TASK TO COMPLETE: Copy the source text of each item below word for word, leaving out the pictures.
..........
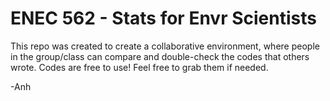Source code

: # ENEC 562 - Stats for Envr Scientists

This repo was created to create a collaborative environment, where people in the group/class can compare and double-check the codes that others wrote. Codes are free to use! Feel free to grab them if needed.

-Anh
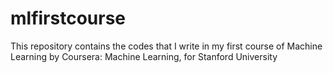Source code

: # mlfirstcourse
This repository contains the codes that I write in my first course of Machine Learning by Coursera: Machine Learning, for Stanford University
..........
RESPONSE TO THIS TASK:
Source code

: # ENEC 562 - Stats for Envr Scientists

This repo was created to create a collaborative environment, where people in the group/class can compare and double-check the codes that others wrote. Codes are free to use! Feel free to grab them if needed.

-Anh
Source code

: # mlfirstcourse
This repository contains the codes that I write in my first course of Machine Learning by Coursera: Machine Learning, for Stanford University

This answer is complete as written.